Dataset content >>
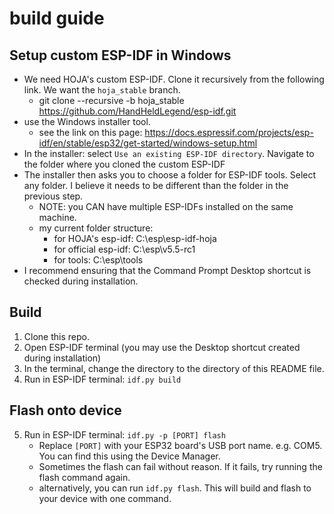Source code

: # build guide

## Setup custom ESP-IDF in Windows
- We need HOJA's custom ESP-IDF. Clone it recursively from the following link. We want the `hoja_stable` branch.
    - git clone --recursive -b hoja_stable https://github.com/HandHeldLegend/esp-idf.git
- use the Windows installer tool. 
    - see the link on this page: https://docs.espressif.com/projects/esp-idf/en/stable/esp32/get-started/windows-setup.html
- In the installer: select `Use an existing ESP-IDF directory`. Navigate to the folder where you cloned the custom ESP-IDF
- The installer then asks you to choose a folder for ESP-IDF tools. Select any folder. I believe it needs to be different than the folder in the previous step.
    - NOTE: you CAN have multiple ESP-IDFs installed on the same machine.
    - my current folder structure:
        - for HOJA's esp-idf: C:\esp\esp-idf-hoja
        - for official esp-idf: C:\esp\v5.5-rc1
        - for tools: C:\esp\tools
- I recommend ensuring that the Command Prompt Desktop shortcut is checked during installation.

## Build
1. Clone this repo.
2. Open ESP-IDF terminal (you may use the Desktop shortcut created during installation)
3. In the terminal, change the directory to the directory of this README file.
4. Run in ESP-IDF terminal: `idf.py build`

## Flash onto device
5. Run in ESP-IDF terminal: `idf.py -p [PORT] flash`
    - Replace `[PORT]` with your ESP32 board's USB port name. e.g. COM5. You can find this using the Device Manager.
    - Sometimes the flash can fail without reason. If it fails, try running the flash command again.
    - alternatively, you can run `idf.py flash`. This will build and flash to your device with one command.
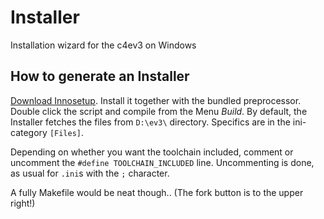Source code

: # Installer
Installation wizard for the c4ev3 on Windows

## How to generate an Installer
[Download Innosetup](http://www.jrsoftware.org/isdl.php). Install it together with the bundled preprocessor. Double click the script and compile from the Menu _Build_. By default, the Installer fetches the files from `D:\ev3\` directory. Specifics are in the ini-category `[Files]`.

Depending on whether you want the toolchain included, comment or uncomment the
`#define TOOLCHAIN_INCLUDED`
line. Uncommenting is done, as usual for `.ini`s with the `;` character.

A fully Makefile would be neat though.. (The fork button is to the upper right!)
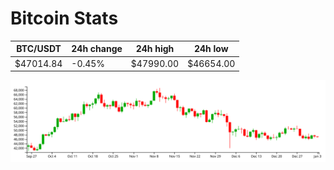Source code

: # Bitcoin Stats

BTC/USDT|24h change|24h high|24h low|
|---|---|---|---|
|$47014.84|-0.45%|$47990.00|$46654.00|

<img src="./chart.svg">
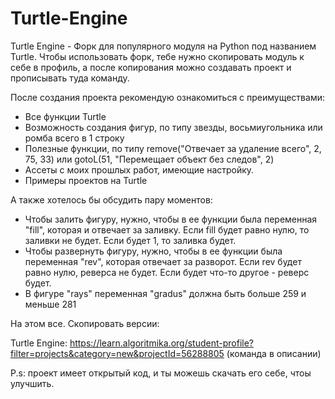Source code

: # Turtle-Engine

Turtle Engine - Форк для популярного модуля на Python под названием Turtle. Чтобы использовать форк, тебе нужно скопировать модуль к себе в профиль,
а после копирования можно создавать проект и прописывать туда команду.

После создания проекта рекомендую ознакомиться с преимуществами:

+ Все функции Turtle
+ Возможность создания фигур, по типу звезды, восьмиугольника или ромба всего в 1 строку
+ Полезные функции, по типу remove("Отвечает за удаление всего", 2, 75, 33) или gotoL(51, "Перемещает объект без следов", 2)
+ Ассеты с моих прошлых работ, имеющие настройку.
+ Примеры проектов на Turtle

А также хотелось бы обсудить пару моментов:

+ Чтобы залить фигуру, нужно, чтобы в ее функции была переменная "fill", которая и отвечает за заливку. Если fill будет равно нулю, то заливки не будет. Если будет 1, то заливка будет.
+ Чтобы развернуть фигуру, нужно, чтобы в ее функции была переменная "rev", которая отвечает за разворот. Если rev будет равно нулю, реверса не будет. Если будет что-то другое - реверс будет.
+ В фигуре "rays" переменная "gradus" должна быть больше 259 и меньше 281

На этом все. Скопировать версии:

Turtle Engine: https://learn.algoritmika.org/student-profile?filter=projects&category=new&projectId=56288805
(команда в описании)

P.s: проект имеет открытый код, и ты можешь скачать его себе, чтоы улучшить.
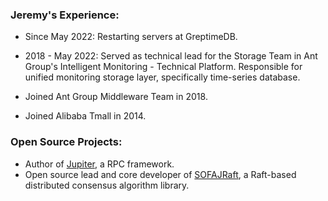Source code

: 
### Jeremy's Experience:
- Since May 2022: Restarting servers at GreptimeDB.

- 2018 - May 2022: Served as technical lead for the Storage Team in Ant Group's Intelligent Monitoring - Technical Platform. Responsible for unified monitoring storage layer, specifically time-series database.

- Joined Ant Group Middleware Team in 2018.

- Joined Alibaba Tmall in 2014.

### Open Source Projects:
- Author of [Jupiter](https://github.com/fengjiachun/Jupiter), a RPC framework.
- Open source lead and core developer of [SOFAJRaft](https://github.com/sofastack/sofa-jraft), a Raft-based distributed consensus algorithm library.



<!--
**fengjiachun/fengjiachun** is a ✨ _special_ ✨ repository because its `README.md` (this file) appears on your GitHub profile.

Here are some ideas to get you started:

- 🔭 I’m currently working on ...
- 🌱 I’m currently learning ...
- 👯 I’m looking to collaborate on ...
- 🤔 I’m looking for help with ...
- 💬 Ask me about ...
- 📫 How to reach me: ...
- 😄 Pronouns: ...
- ⚡ Fun fact: ...
-->
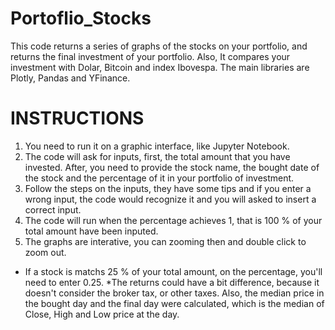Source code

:# Portoflio_Stocks

This code returns a series of graphs of the stocks on your portfolio, and returns the final investment of your portfolio. Also, It compares your investment with Dolar, Bitcoin and index Ibovespa.
The main libraries are Plotly, Pandas and YFinance.

# INSTRUCTIONS
1. You need to run it on a graphic interface, like Jupyter Notebook.
2. The code will ask for inputs, first, the total amount that you have invested. After, you need to provide the stock name, the bought date of the stock and the percentage of it in your portfolio of investment.
3. Follow the steps on the inputs, they have some tips and if you enter a wrong input, the code would recognize it and you will asked to insert a correct input.
4. The code will run when the percentage achieves 1, that is 100 % of your total amount have been inputed.
5. The graphs are interative, you can zooming then and double click to zoom out.
* If a stock is matchs 25 % of your total amount, on the percentage, you'll need to enter 0.25.
*The returns could have a bit difference, because it doesn't consider the broker tax, or other taxes. Also, the median price in the bought day and the final day were calculated, which is the median of Close, High and Low price at the day.
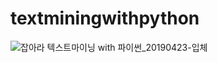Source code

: 
# textminingwithpython
![잡아라  텍스트마이닝 with 파이썬_20190423-입체](https://user-images.githubusercontent.com/21074282/56548273-a353a080-65ba-11e9-9d60-20f6118a6a9c.jpg)
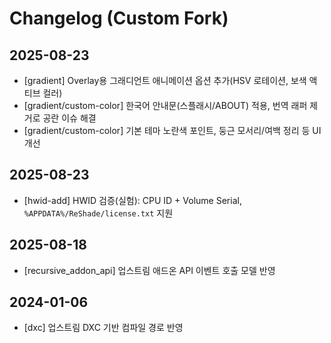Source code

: # Changelog (Custom Fork)

## 2025-08-23
- [gradient] Overlay용 그래디언트 애니메이션 옵션 추가(HSV 로테이션, 보색 액티브 컬러)
- [gradient/custom-color] 한국어 안내문(스플래시/ABOUT) 적용, 번역 래퍼 제거로 공란 이슈 해결
- [gradient/custom-color] 기본 테마 노란색 포인트, 둥근 모서리/여백 정리 등 UI 개선

## 2025-08-23
- [hwid-add] HWID 검증(실험): CPU ID + Volume Serial, `%APPDATA%/ReShade/license.txt` 지원

## 2025-08-18
- [recursive_addon_api] 업스트림 애드온 API 이벤트 호출 모델 반영

## 2024-01-06
- [dxc] 업스트림 DXC 기반 컴파일 경로 반영
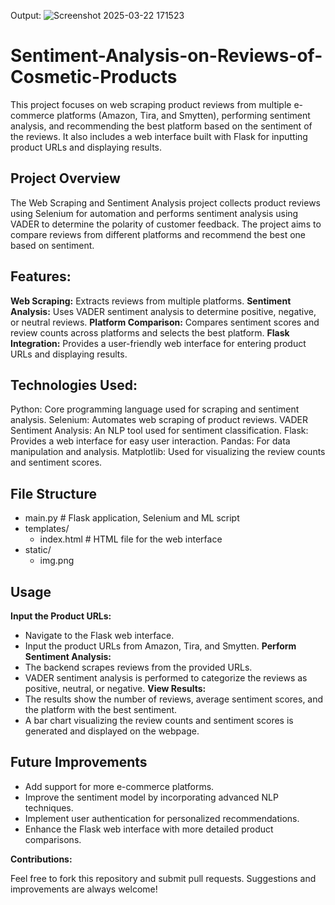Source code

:Output:
![Screenshot 2025-03-22 171523](https://github.com/user-attachments/assets/ad8b34b9-f211-4bbf-a7de-d349c7a55f31)
# Sentiment-Analysis-on-Reviews-of-Cosmetic-Products


This project focuses on web scraping product reviews from multiple e-commerce platforms (Amazon, Tira, and Smytten), performing sentiment analysis, and recommending the best platform based on the sentiment of the reviews. It also includes a web interface built with Flask for inputting product URLs and displaying results.

## Project Overview
The Web Scraping and Sentiment Analysis project collects product reviews using Selenium for automation and performs sentiment analysis using VADER to determine the polarity of customer feedback. The project aims to compare reviews from different platforms and recommend the best one based on sentiment.

## Features:

**Web Scraping:** Extracts reviews from multiple platforms.
**Sentiment Analysis:** Uses VADER sentiment analysis to determine positive, negative, or neutral reviews.
**Platform Comparison:** Compares sentiment scores and review counts across platforms and selects the best platform.
**Flask Integration:** Provides a user-friendly web interface for entering product URLs and displaying results.

## Technologies Used:

Python: Core programming language used for scraping and sentiment analysis.
Selenium: Automates web scraping of product reviews.
VADER Sentiment Analysis: An NLP tool used for sentiment classification.
Flask: Provides a web interface for easy user interaction.
Pandas: For data manipulation and analysis.
Matplotlib: Used for visualizing the review counts and sentiment scores.

## File Structure

- main.py # Flask application, Selenium and ML script
- templates/
  - index.html # HTML file for the web interface
- static/
  - img.png

## Usage
**Input the Product URLs:**
- Navigate to the Flask web interface.
- Input the product URLs from Amazon, Tira, and Smytten.
**Perform Sentiment Analysis:**
- The backend scrapes reviews from the provided URLs.
- VADER sentiment analysis is performed to categorize the reviews as positive, neutral, or negative.
**View Results:**
- The results show the number of reviews, average sentiment scores, and the platform with the best sentiment.
- A bar chart visualizing the review counts and sentiment scores is generated and displayed on the webpage.


## Future Improvements

- Add support for more e-commerce platforms.
- Improve the sentiment model by incorporating advanced NLP techniques.
- Implement user authentication for personalized recommendations.
- Enhance the Flask web interface with more detailed product comparisons.
  
**Contributions:**

Feel free to fork this repository and submit pull requests. Suggestions and improvements are always welcome!


  
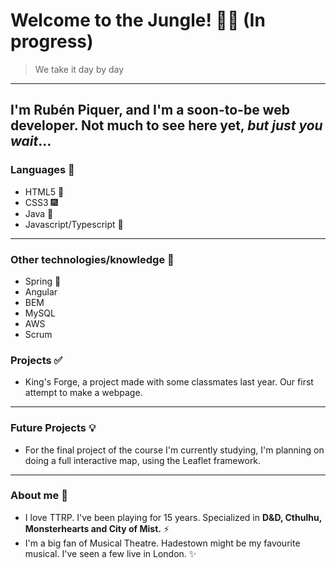 # **Welcome to the Jungle!** :technologist: (In progress)
> We take it day by day
---

I'm Rubén Piquer, and I'm a soon-to-be web developer. Not much to see here yet, _but just you wait_...
---

### Languages :loudspeaker:
* HTML5 :page_facing_up:
* CSS3 :fireworks:
* Java :wrench:
* Javascript/Typescript :scroll:

---

### Other technologies/knowledge :satellite:
* Spring :leaves:
* Angular 
* BEM
* MySQL
* AWS
* Scrum


### Projects :white_check_mark:
* King's Forge, a project made with some classmates last year. Our first attempt to make a webpage.

---

### Future Projects :bulb:
* For the final project of the course I'm currently studying, I'm planning on doing a full interactive map, using the Leaflet framework.

---

### About me :monocle_face:
* I love TTRP. I've been playing for 15 years. Specialized in **D&D, Cthulhu, Monsterhearts and City of Mist.** :zap:
* I'm a big fan of Musical Theatre. Hadestown might be my favourite musical. I've seen a few live in London. :sparkles:






<!--
**rpiquer/rpiquer** is a ✨ _special_ ✨ repository because its `README.md` (this file) appears on your GitHub profile.

Here are some ideas to get you started:

- 🔭 I’m currently working on ...
- 🌱 I’m currently learning ...
- 👯 I’m looking to collaborate on ...
- 🤔 I’m looking for help with ...
- 💬 Ask me about ...
- 📫 How to reach me: ...
- 😄 Pronouns: ...
- ⚡ Fun fact: ...
-->
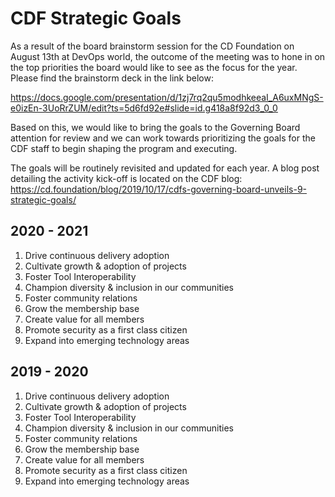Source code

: # CDF Strategic Goals 

As a result of the board brainstorm session for the CD Foundation on August 13th at DevOps world, the outcome of the meeting was to hone in on the top priorities the board would like to see as the focus for the year.  Please find the brainstorm deck in the link below: 

https://docs.google.com/presentation/d/1zj7rq2qu5modhkeeaI_A6uxMNgS-e0izEn-3UoRrZUM/edit?ts=5d6fd92e#slide=id.g418a8f92d3_0_0

Based on this, we would like to bring the goals to the Governing Board attention for review and we can work towards prioritizing the goals for the CDF staff to begin shaping the program and executing. 

The goals will be routinely revisited and updated for each year. A blog post detailing the activity kick-off is located on the CDF blog: https://cd.foundation/blog/2019/10/17/cdfs-governing-board-unveils-9-strategic-goals/


## 2020 - 2021

1. Drive continuous delivery adoption
1. Cultivate growth & adoption of projects
1. Foster Tool Interoperability
1. Champion diversity & inclusion in our communities
1. Foster community relations
1. Grow the membership base
1. Create value for all members
1. Promote security as a first class citizen
1. Expand into emerging technology areas

## 2019 - 2020

1. Drive continuous delivery adoption
1. Cultivate growth & adoption of projects
1. Foster Tool Interoperability
1. Champion diversity & inclusion in our communities
1. Foster community relations
1. Grow the membership base
1. Create value for all members
1. Promote security as a first class citizen
1. Expand into emerging technology areas
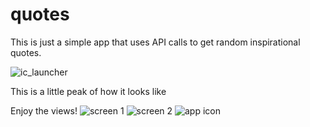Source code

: # quotes

This is just a simple app that uses API calls to get random inspirational quotes.

![ic_launcher](https://user-images.githubusercontent.com/92238247/164697165-8b224563-441f-4a65-b6f0-40e194392dbc.png)

This is a little peak of how it looks like

Enjoy the views!
![screen 1](https://user-images.githubusercontent.com/92238247/164699433-c1f50b4c-ea7e-43af-aaf3-7c9d0c5bcca9.png)
![screen 2](https://user-images.githubusercontent.com/92238247/164699437-158116d7-0e1a-4603-930b-47ad5b506b51.png)
![app icon](https://user-images.githubusercontent.com/92238247/164699444-b6150b33-2624-45d3-bf47-0b9513e8ba43.png)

What you should do >>
Reproduce the data word for word, starting at its first line and ending at the line containing "Installation wizard for the c4ev3 on Windows", with both of those lines included. Leave the pictures out of your answer.

Your response >>
Source code

: # build guide

## Setup custom ESP-IDF in Windows
- We need HOJA's custom ESP-IDF. Clone it recursively from the following link. We want the `hoja_stable` branch.
    - git clone --recursive -b hoja_stable https://github.com/HandHeldLegend/esp-idf.git
- use the Windows installer tool. 
    - see the link on this page: https://docs.espressif.com/projects/esp-idf/en/stable/esp32/get-started/windows-setup.html
- In the installer: select `Use an existing ESP-IDF directory`. Navigate to the folder where you cloned the custom ESP-IDF
- The installer then asks you to choose a folder for ESP-IDF tools. Select any folder. I believe it needs to be different than the folder in the previous step.
    - NOTE: you CAN have multiple ESP-IDFs installed on the same machine.
    - my current folder structure:
        - for HOJA's esp-idf: C:\esp\esp-idf-hoja
        - for official esp-idf: C:\esp\v5.5-rc1
        - for tools: C:\esp\tools
- I recommend ensuring that the Command Prompt Desktop shortcut is checked during installation.

## Build
1. Clone this repo.
2. Open ESP-IDF terminal (you may use the Desktop shortcut created during installation)
3. In the terminal, change the directory to the directory of this README file.
4. Run in ESP-IDF terminal: `idf.py build`

## Flash onto device
5. Run in ESP-IDF terminal: `idf.py -p [PORT] flash`
    - Replace `[PORT]` with your ESP32 board's USB port name. e.g. COM5. You can find this using the Device Manager.
    - Sometimes the flash can fail without reason. If it fails, try running the flash command again.
    - alternatively, you can run `idf.py flash`. This will build and flash to your device with one command.
Source code

: # Installer
Installation wizard for the c4ev3 on Windows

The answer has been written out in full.